## Complete the following:
1. According to the cauliflower gratin recipe, what kind of milk goes into the sauce?
2. Write the next part of the cauliflower gratin recipe, picking up right after its last line.

:: Excerpted passage

Description
A creamy and cheesy Cauliflower Gratin that's a comforting side dish perfect for any meal. With tender cauliflower florets baked in a rich sauce made from almond milk, Gruyere, and Parmesan cheese, and topped with crispy breadcrumbs, this gratin is both hearty and delicious.
Ingredients
Units
Scale
Vegetables
- 1 large head of cauliflower, cut into medium florets (about 8 cups)
- 1/4 cup yellow onion, chopped
- 2 garlic cloves, minced
- Fresh parsley, for serving
Dairy & Oils
- 2 Tablespoons butter, or olive oil
- 1 cup unsweetened almond milk
- 1 cup shredded Gruyere cheese, divided
- 1/2 cup shredded Parmesan cheese, divided
Pantry
- 2 Tablespoons all-purpose flour, or gluten-free all-purpose flour
- 1/2 teaspoon sea salt
- 1/2 teaspoon ground pepper
- Pinch of nutmeg, optional
- 1/2 cup panko breadcrumbs or almond meal
Instructions
- Preheat oven: Preheat your oven to 375°F and grease an 8×11 or 9×13 casserole dish to prevent sticking.

::::
:: Entries provided

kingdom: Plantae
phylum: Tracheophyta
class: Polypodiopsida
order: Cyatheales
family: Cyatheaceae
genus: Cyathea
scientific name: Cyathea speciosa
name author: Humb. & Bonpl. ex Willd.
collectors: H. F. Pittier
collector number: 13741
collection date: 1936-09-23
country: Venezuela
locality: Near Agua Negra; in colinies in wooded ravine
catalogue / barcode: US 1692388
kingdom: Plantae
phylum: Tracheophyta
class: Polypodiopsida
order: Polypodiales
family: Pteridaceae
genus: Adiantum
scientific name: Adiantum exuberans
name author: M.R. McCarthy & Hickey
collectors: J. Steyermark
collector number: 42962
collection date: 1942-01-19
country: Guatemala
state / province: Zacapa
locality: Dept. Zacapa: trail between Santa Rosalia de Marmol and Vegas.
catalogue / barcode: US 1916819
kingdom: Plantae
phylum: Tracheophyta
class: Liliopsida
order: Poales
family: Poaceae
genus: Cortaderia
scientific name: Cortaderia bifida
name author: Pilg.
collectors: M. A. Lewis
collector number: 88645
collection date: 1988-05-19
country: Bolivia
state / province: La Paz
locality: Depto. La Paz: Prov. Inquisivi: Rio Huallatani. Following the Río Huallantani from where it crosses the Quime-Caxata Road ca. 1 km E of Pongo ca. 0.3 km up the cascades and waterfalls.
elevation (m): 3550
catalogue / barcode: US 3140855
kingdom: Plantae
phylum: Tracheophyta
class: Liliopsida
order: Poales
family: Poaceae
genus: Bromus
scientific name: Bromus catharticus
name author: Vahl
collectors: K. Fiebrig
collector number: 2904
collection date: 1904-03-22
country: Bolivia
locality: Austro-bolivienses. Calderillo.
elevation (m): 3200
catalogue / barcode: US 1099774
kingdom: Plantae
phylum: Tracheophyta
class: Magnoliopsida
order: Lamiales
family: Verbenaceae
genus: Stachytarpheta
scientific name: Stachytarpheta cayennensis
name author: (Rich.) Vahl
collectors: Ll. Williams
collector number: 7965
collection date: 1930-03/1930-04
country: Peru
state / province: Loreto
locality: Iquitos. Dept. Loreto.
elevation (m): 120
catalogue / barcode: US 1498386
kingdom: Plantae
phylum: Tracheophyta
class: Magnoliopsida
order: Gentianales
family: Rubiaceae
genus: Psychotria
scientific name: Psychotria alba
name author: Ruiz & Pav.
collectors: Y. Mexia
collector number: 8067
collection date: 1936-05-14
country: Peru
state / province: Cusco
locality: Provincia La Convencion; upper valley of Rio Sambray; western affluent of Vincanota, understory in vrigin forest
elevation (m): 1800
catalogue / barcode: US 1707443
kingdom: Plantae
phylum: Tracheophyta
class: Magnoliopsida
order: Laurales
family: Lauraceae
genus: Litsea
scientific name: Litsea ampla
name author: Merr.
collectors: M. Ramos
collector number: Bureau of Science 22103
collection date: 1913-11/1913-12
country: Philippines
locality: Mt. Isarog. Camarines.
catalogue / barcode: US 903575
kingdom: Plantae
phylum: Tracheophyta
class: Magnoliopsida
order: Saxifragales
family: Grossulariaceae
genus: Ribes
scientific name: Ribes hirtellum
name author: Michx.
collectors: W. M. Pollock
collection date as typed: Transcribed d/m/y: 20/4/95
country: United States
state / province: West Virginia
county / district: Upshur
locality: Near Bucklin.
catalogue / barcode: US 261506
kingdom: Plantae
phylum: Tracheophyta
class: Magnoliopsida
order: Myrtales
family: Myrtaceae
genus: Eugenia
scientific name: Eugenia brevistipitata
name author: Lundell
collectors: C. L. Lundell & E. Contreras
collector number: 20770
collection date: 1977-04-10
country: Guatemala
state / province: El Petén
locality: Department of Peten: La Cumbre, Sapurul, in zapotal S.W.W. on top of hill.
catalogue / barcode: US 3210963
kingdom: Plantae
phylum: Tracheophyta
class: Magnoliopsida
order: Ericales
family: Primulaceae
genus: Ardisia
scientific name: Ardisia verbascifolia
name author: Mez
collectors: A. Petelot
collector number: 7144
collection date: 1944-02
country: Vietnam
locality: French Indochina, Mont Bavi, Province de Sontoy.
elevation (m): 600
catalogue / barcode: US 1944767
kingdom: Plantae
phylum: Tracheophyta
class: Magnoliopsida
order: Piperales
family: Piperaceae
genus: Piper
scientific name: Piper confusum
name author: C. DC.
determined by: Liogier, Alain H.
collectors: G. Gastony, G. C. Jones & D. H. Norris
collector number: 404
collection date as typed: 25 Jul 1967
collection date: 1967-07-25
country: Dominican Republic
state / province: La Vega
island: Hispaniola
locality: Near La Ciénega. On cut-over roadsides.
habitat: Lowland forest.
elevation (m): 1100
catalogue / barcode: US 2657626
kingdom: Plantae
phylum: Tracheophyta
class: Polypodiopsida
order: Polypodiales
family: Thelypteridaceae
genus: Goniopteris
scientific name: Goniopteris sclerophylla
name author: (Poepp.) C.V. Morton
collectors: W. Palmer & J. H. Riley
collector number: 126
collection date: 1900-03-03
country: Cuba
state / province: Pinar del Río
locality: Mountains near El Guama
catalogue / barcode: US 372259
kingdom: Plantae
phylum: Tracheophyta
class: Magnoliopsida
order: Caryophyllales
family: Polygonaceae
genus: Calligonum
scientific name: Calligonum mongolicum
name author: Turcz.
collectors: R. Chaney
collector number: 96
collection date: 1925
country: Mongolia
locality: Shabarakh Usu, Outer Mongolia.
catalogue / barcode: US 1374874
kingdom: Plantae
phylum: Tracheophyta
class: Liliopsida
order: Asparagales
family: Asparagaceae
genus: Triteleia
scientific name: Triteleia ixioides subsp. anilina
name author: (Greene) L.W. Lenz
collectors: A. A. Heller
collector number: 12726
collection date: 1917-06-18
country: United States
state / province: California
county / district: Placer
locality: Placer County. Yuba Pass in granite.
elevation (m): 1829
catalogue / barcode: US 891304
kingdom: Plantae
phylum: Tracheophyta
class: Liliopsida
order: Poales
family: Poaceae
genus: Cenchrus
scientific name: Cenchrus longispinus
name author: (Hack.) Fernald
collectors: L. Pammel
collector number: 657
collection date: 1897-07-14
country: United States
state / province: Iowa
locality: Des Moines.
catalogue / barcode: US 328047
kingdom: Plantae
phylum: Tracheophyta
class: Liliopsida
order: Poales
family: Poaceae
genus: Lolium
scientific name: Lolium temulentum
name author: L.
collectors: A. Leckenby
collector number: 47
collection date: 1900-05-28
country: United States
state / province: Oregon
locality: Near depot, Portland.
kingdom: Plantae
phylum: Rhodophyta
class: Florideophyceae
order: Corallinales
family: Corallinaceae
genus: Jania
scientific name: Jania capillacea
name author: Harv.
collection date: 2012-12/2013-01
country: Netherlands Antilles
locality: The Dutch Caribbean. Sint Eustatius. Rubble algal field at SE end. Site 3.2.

::::

## Written answers:
1. Unsweetened almond milk.

2.
- Cook cauliflower: Chop the cauliflower into medium florets and place them in a large pot. Cover with water and bring to a boil. Reduce heat to medium-low and simmer for about 5 minutes until tender but still firm. Drain well and pat dry.
- Sauté aromatics: In a large saucepan, heat butter over medium heat. Add chopped onion and minced garlic, then sauté for 3-4 minutes until softened and fragrant.
- Make sauce base: Stir in flour, salt, pepper, and a pinch of nutmeg if using. Slowly whisk in the almond milk, bringing the mixture to a boil while whisking constantly until the sauce thickens and is smooth.
- Add cheese: Remove the saucepan from heat and stir in ¾ cup of shredded Gruyere and ¼ cup of Parmesan until completely melted and smooth.
- Assemble gratin: Place the cooked cauliflower in the prepared baking dish. Pour the cheesy sauce evenly over the cauliflower.
- Add topping: Sprinkle the remaining ¼ cup Gruyere cheese, ¼ cup Parmesan cheese, and the panko breadcrumbs or almond meal evenly over the top.
- Bake the gratin: Bake for 30 minutes until the gratin is bubbly and the top is starting to brown. For extra golden topping, broil for an additional 2-3 minutes while watching carefully.
- Serve: Let the gratin cool for a few minutes before serving warm, garnished with fresh parsley.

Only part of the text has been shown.